I threw my whole body at him in a desperate shove, but he caught me by the hair again and slammed me into the wall. Plaster cracked. My blood sprayed like splattered paint.
“Stop fighting me!” he roared, spittle and blood flying. His face was a mask—his own nose pouring blood, my scratches running like red rivers down his cheeks, eyes wild and fever-glassy.
“You’ll have to fucking kill me!” I screamed.
He punched me again—lower this time, right over the ribs he’d already cracked. My vision went white-hot and distant, like I was watching myself from underwater.
“You’re ruining everything!” he screamed, the words vibrating my already aching head.
He fumbled in his jacket with a trembling hand and pulled out duct tape—the same silver industrial roll from before.
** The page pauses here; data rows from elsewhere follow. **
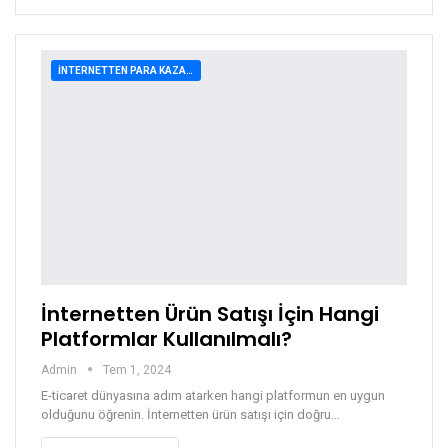
İNTERNETTEN PARA KAZANMA
İnternetten Ürün Satışı İçin Hangi
Platformlar Kullanılmalı?
Admin
Tem 1, 2024
E-ticaret dünyasına adım atarken hangi platformun en uygun
olduğunu öğrenin. İnternetten ürün satışı için doğru…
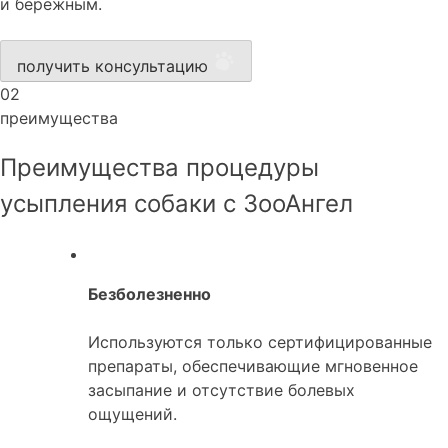
и бережным.
получить консультацию
02
преимущества
Преимущества процедуры
усыпления собаки с ЗооАнгел
Безболезненно
Используются только сертифицированные
препараты, обеспечивающие мгновенное
засыпание и отсутствие болевых
ощущений.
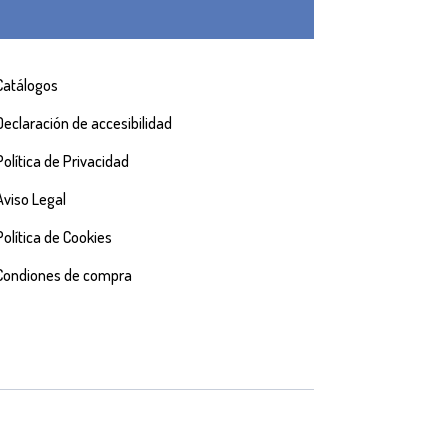
Catálogos
Declaración de accesibilidad
Política de Privacidad
Aviso Legal
Política de Cookies
Condiones de compra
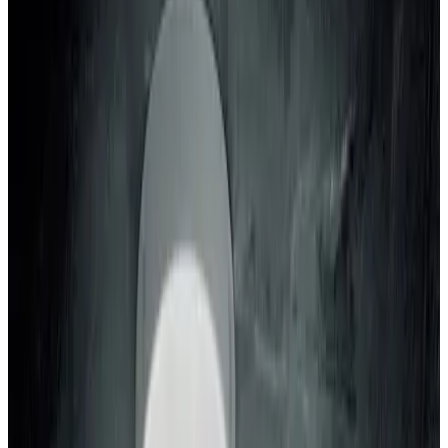
Telegram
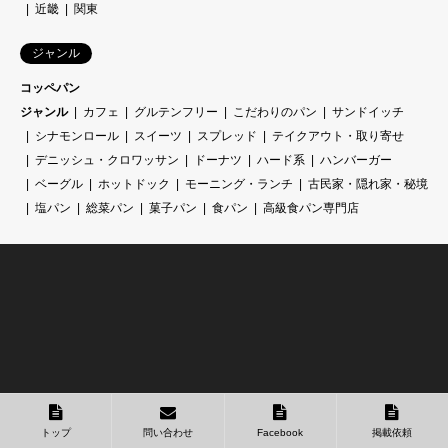
近畿
関東
ジャンル
コッペパン
ジャンル
カフェ
グルテンフリー
こだわりのパン
サンドイッチ
シナモンロール
スイーツ
スプレッド
テイクアウト・取り寄せ
デニッシュ・クロワッサン
ドーナツ
ハード系
ハンバーガー
ベーグル
ホットドック
モーニング・ランチ
古民家・隠れ家・秘境
塩パン
総菜パン
菓子パン
食パン
高級食パン専門店
トップ
問い合わせ
Facebook
掲載依頼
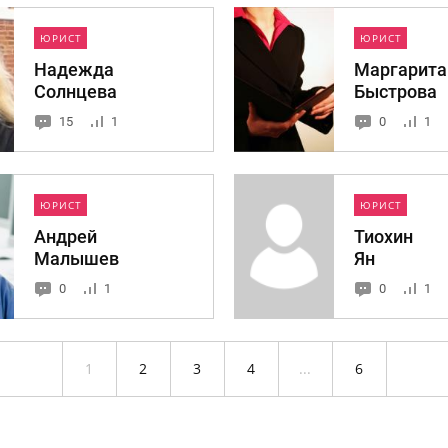
ЮРИСТ
ЮРИСТ
Надежда
Маргарита
Солнцева
Быстрова
15
1
0
1
ЮРИСТ
ЮРИСТ
Андрей
Тиохин
Малышев
Ян
0
1
0
1
1
2
3
4
...
6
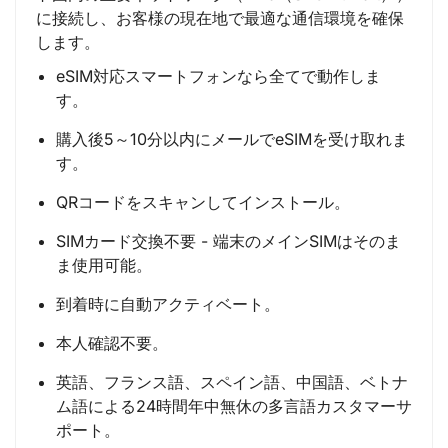
に接続し、お客様の現在地で最適な通信環境を確保
します。
eSIM対応スマートフォンなら全てで動作しま
す。
購入後5～10分以内にメールでeSIMを受け取れま
す。
QRコードをスキャンしてインストール。
SIMカード交換不要 - 端末のメインSIMはそのま
ま使用可能。
到着時に自動アクティベート。
本人確認不要。
英語、フランス語、スペイン語、中国語、ベトナ
ム語による24時間年中無休の多言語カスタマーサ
ポート。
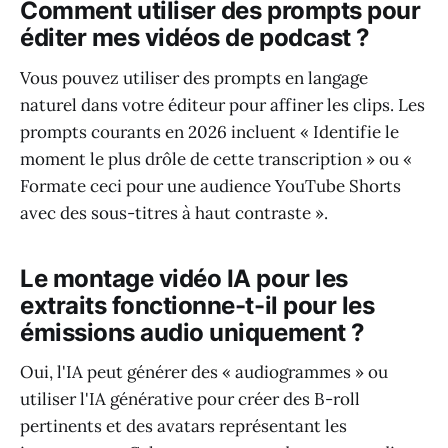
Comment utiliser des prompts pour
éditer mes vidéos de podcast ?
Vous pouvez utiliser des prompts en langage
naturel dans votre éditeur pour affiner les clips. Les
prompts courants en 2026 incluent « Identifie le
moment le plus drôle de cette transcription » ou «
Formate ceci pour une audience YouTube Shorts
avec des sous-titres à haut contraste ».
Le montage vidéo IA pour les
extraits fonctionne-t-il pour les
émissions audio uniquement ?
Oui, l'IA peut générer des « audiogrammes » ou
utiliser l'IA générative pour créer des B-roll
pertinents et des avatars représentant les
My stomach dropped.
“No,” I sobbed, scrambling away from him. He yanked me back by my hair again, trapping me against his body. “No! Let me go!”
I tried to scream more, but the tape hit my mouth. He wrapped it once. Twice. A third time, tighter, tangling in my hair, yanking strands out at the roots.
Any noise I made became a muffled, shaking sob.
He wrenched my arms behind me, forcing them so high up my back my shoulders screamed. He wrapped the tape round and round until my fingers went numb.
I kicked backward, heel connecting with his shin hard enough to make him grunt, but he slammed me to the floor. The air punched out of me. A chair toppled, clattering acrossthe hardwood. One of Maggie’s framed photos shattered, glass skittering under my knees.
Still, I fought—kicking, twisting, rolling, trying to throw my weight, anything.
“Stop!” He punched my ribs again. Pain lanced through me, white and blinding. My vision swam. “Everything would be easier if you’d juststop!”
He dragged me across the floor, my heels digging into the wood, trying to catch on to anything. My blood smeared with each pull—on the rug, the wall, the overturned chair legs.
“I had it all planned,” he ranted breathlessly, like a sermon, like a prophecy. “The house. The ceremony. Our vows. Our life together. But you”—he jerked my body so hard my head snapped back—“you had to run. You had to make me hunt you down and find you.”
“But you’ve upset me now, Stevie. I don’t want to hurt you, but you’ve left me no choice. When you do something bad, you have to be punished.”
“Fuck you!” The words came out muffled from the duct tape.
He lunged for me then, but I bucked and twisted again, even as my chest screamed and my arms burned. My breath came in shallow, panicked bursts against the suffocating tape.
I fought like a feral thing.
But he was stronger.
And the room was coming apart around us.
We were at the door now. I made one last desperate attempt, throwing my weight backward, but he was stronger than his thin frame suggested, or maybe obsession gave him strength. He hauled me across the yard, my bare feet scraping on gravel, tearing skin.
His car was parked behind the barn—a dark sedan, anonymous, forgettable. The trunk was already open, waiting.
"Just a little ride," he said, almost gentle now. "Then we'll be together forever. Like we're meant to be."
He shoved me in, and I hit my head on something hard—a tire iron, maybe. The world sparked and swam. The last thing I saw was his face, smiling down at me with terrible affection.
"Don't worry, Stevie. I'll take good care of you. Forever and ever."
The trunk slammed, and the world went black.
Chapter 18
Liam
The house reeked of fear and desperation—that particular cocktail of terror that saturated walls when a child went missing. I'd been in too many houses like this, seen too many destroyed parents, but it never got easier.